Bones on Lefty's lay-up: 'They didn't see the lie'


Bones on Lefty's lay-up: 'They didn't see the lie'

Jim “Bones” Mackay doesn’t know how many people will question Phil Mickelson’s decision not to go for the green in two at the 72nd hole of the Farmers Insurance Open.

But he knows they will all have one thing in common.

“They didn’t see the lie,” Mackay said.

Down by a shot to Bubba Watson, Mickelson was left of the fairway, but only 228 yards away at Torrey Pines’ 520-yard closing hole.

“As we walked to the ball, we saw a lot of it and thought we got the break of the year,” Mackay said.

Now no one on tour is more aggressive than Mickelson – “he was itching to go for it,” said Mackay – but everything in the lie said no. The situation called for a “pronounced cut and there was a lot of grass so it would have been really hard to curve the ball,” Mackay said.

Mackay finds it comical to think people will debate the decision to lay up for days, especially since the decision process between caddie and player “lasted less than 10 seconds,” he said. “It was a no-brainer.”

That’s why it didn’t matter at all to Mickelson what was happening ahead. The left-hander played his second shot without waiting to see if Watson made birdie.

Watson did make the curling putt to push to 16 under and get two in front of Mickelson, who thus knew he had to hole a 72-yard sand wedge to force a playoff.

To enhance his chances for the improbable shot, Mickelson had Mackay tend the flagstick. Sure, some in the crowd laughed, but like the decision to lay up, this was a decision that was based on logic.

“I would say conservatively, Phil hits the flagstick on the fly 6-10 times a year,” Mackay said. “And he was only 72 yards away, his bread and butter.”

And Phil being Phil, guess what? He nearly pulled it off. With Mackay holding the flagstick, Mickelson hit a splendid shot near the hole, landed it on the slope, then watched it roll back.

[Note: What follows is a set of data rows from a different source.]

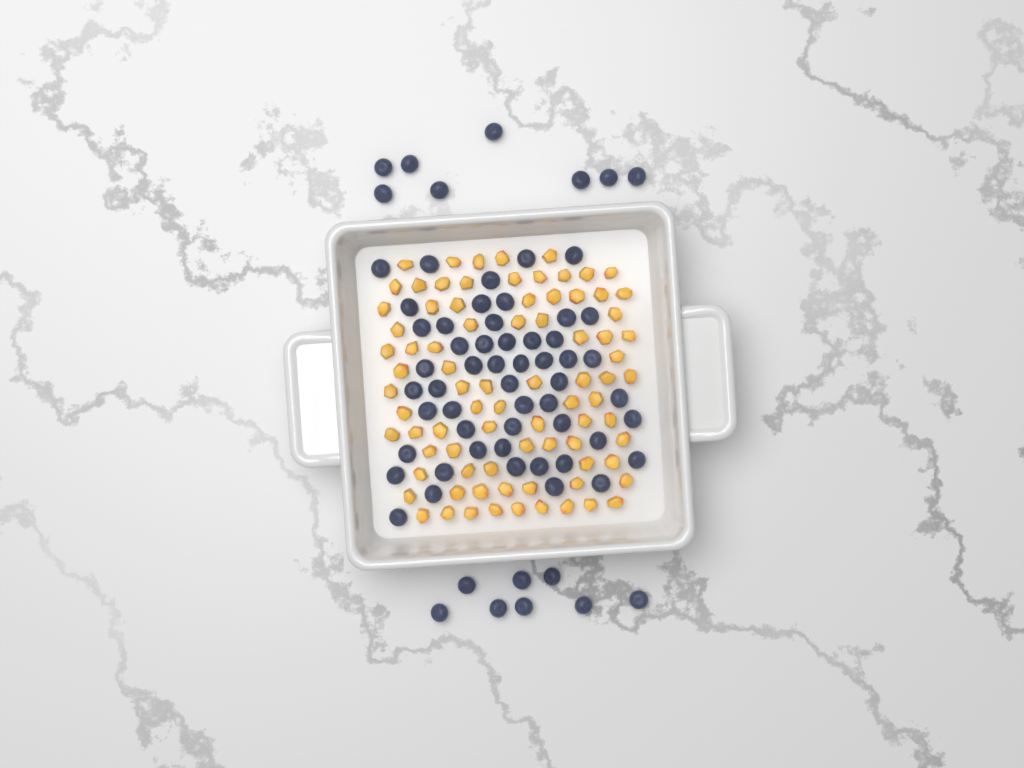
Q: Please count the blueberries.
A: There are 68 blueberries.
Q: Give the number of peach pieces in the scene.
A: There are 82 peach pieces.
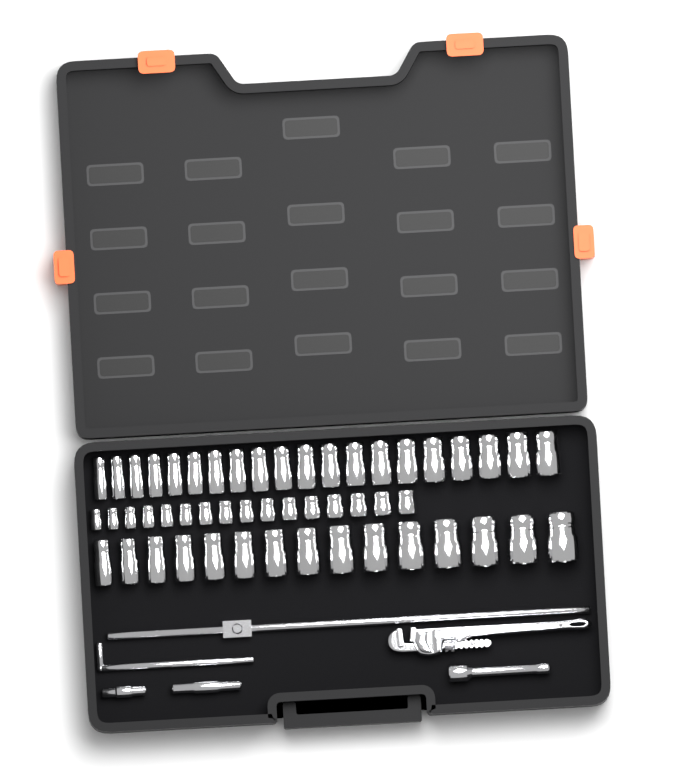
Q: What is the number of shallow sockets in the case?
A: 16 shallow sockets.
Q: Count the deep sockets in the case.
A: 35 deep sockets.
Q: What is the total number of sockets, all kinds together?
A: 51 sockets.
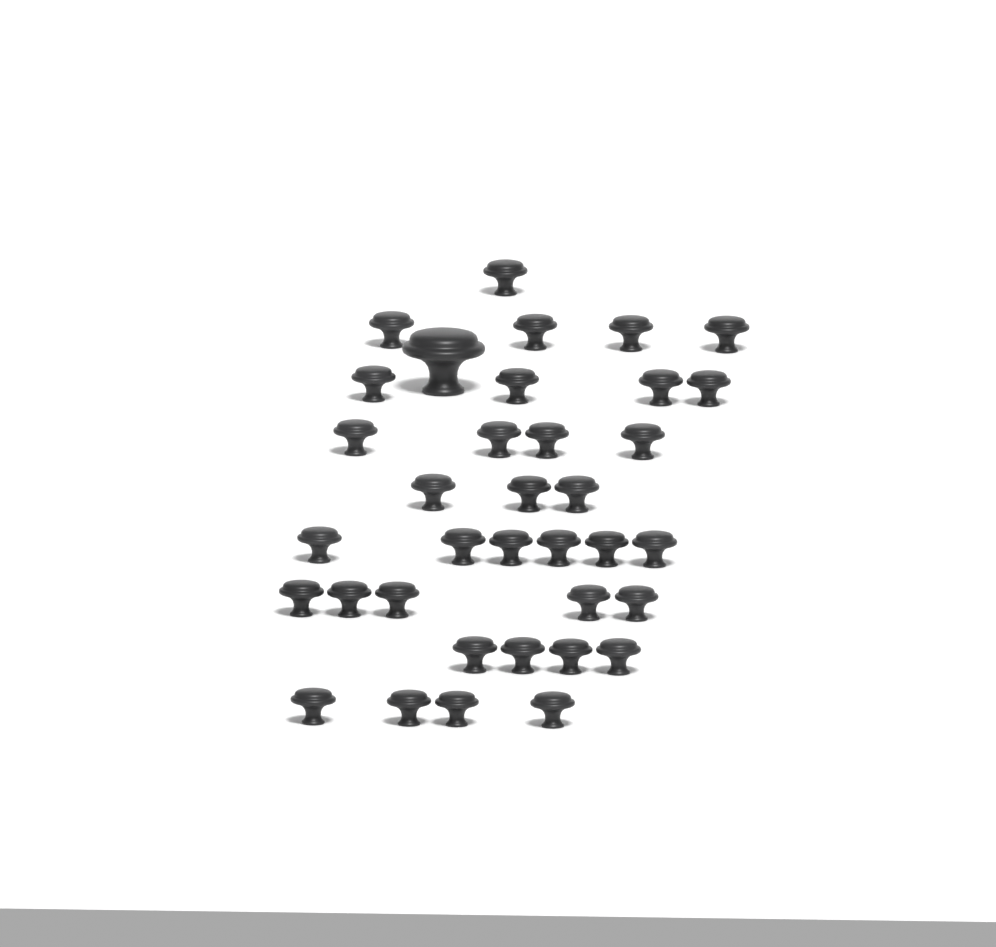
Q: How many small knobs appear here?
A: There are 35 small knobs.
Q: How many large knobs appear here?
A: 1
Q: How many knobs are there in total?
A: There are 36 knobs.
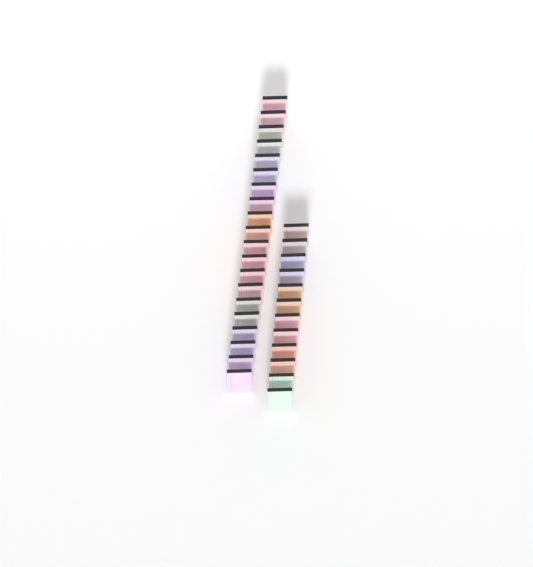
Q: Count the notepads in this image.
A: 32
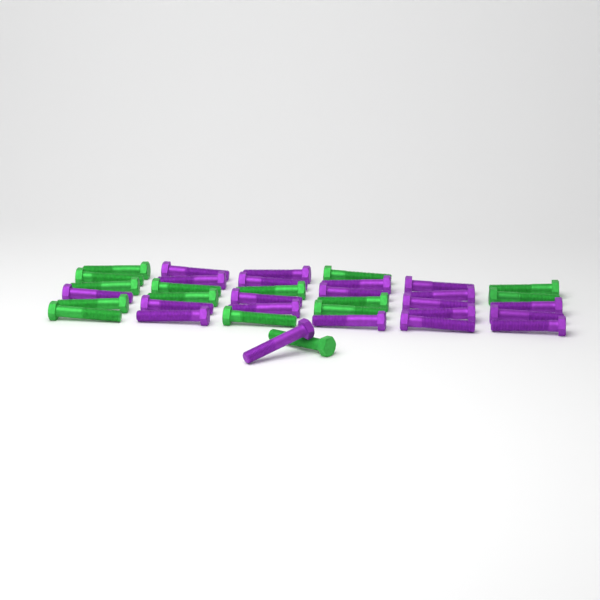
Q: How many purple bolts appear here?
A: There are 21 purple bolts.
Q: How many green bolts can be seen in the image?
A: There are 15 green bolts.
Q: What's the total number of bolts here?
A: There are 36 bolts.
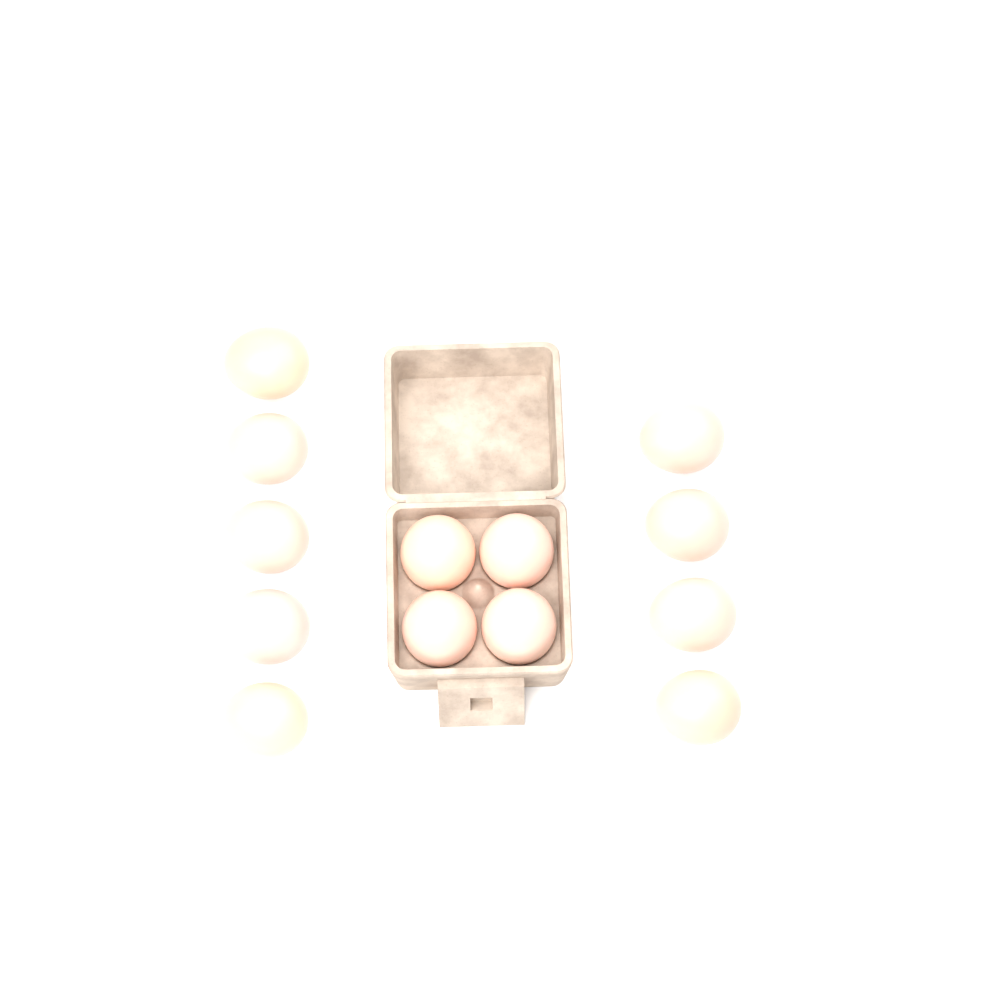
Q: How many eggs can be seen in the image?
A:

Unfortunately for those hoping for a dramatic ending, the ball remained 5 feet short. Though he made the putt, Mickelson finished a shot behind Watson and it wasn’t the decision to lay up that had Mackay wondering “what if” when it was all over. Instead, he would have loved to have seen what Mickelson’s third shot into the 18th would have looked like without the soaking rain that came sweeping in a short time earlier.

“The rain softened the greens just a bit,” Mackay said. “If not for the rain, the ball might have backed up a little more.”